Paleomagnetism of the Crocker Formation, northwest Borneo: Implications for late Cenozoic tectonics
Andrew B. Cullen et al., Shell International Exploration and Production Company, 100 Hoekstade, Rijswijk, Netherlands; and Chesapeake Energy Corporation, 6100 N. Western Avenue, Oklahoma City, Oklahoma 73118, USA. Posted online 19 Sept. 2012; doi: 10.1130/GES00750.1.
Tectonic models for Borneo's Cenozoic evolution differ in several aspects, particularly in the extent to which they include paleomagnetic data suggestive of strong counterclockwise rotation between 30 and 10 million years ago. Key areas are undersampled. Andrew B. Cullen and colleagues present the results of a paleomagnetic study of Eocene to Early Miocene sandstones from northwest Sabah, principally from the Crocker Formation.
Radar scattering in an alpine glacier: Evidence of seasonal development of temperate ice beneath ogives
John McBride et al., Dept. of Geological Sciences, Brigham Young University, P.O. Box 24606, Provo, Utah 84602, USA. Posted online 19 Sept. 2012; doi:10.1130/GES00804.1.

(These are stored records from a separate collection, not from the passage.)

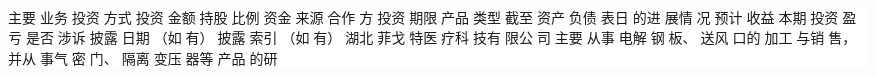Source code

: 主要
业务
投资
方式
投资
金额
持股
比例
资金
来源
合作
方
投资
期限
产品
类型
截至
资产
负债
表日
的进
展情
况
预计
收益
本期
投资
盈亏
是否
涉诉
披露
日期
（如
有）
披露
索引
（如
有）
湖北
菲戈
特医
疗科
技有
限公
司
主要
从事
电解
钢
板、
送风
口的
加工
与销
售，
并从
事气
密
门、
隔离
变压
器等
产品
的研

New ice-penetrating radar data provide an unprecedented view of scattering of electromagnetic energy in glacial ice that correlates to the development of glacial ogives (transverse topographic, wave-like surface features that form below icefalls on some alpine glaciers). A team of faculty and Brigham Young University students, working over three field seasons, has collected and analyzed radar data over the Zwillingsgletscher (part of the Gorner glacier system) in the Swiss Alps in order to map the distribution of internal scattering. They propose that periodic variations in scattering are caused by seasonal fluctuations in water infiltration to crevasses during the summer and subsequent freezing of that water during winter. This seasonal infilling and freezing of water alters the distribution of temperature, creating zones of temperate ice (meaning ice and water phases coexist) that follow seasonal ogive development. The presence of such water-rich temperate zones would have rheological implications for the dynamics of glacial flow and englacial water drainage. Future work should include drilling and borehole thermometry in order to penetrate the scattering layer and test these hypotheses for the origin of the scattering and its relation to glacier dynamics.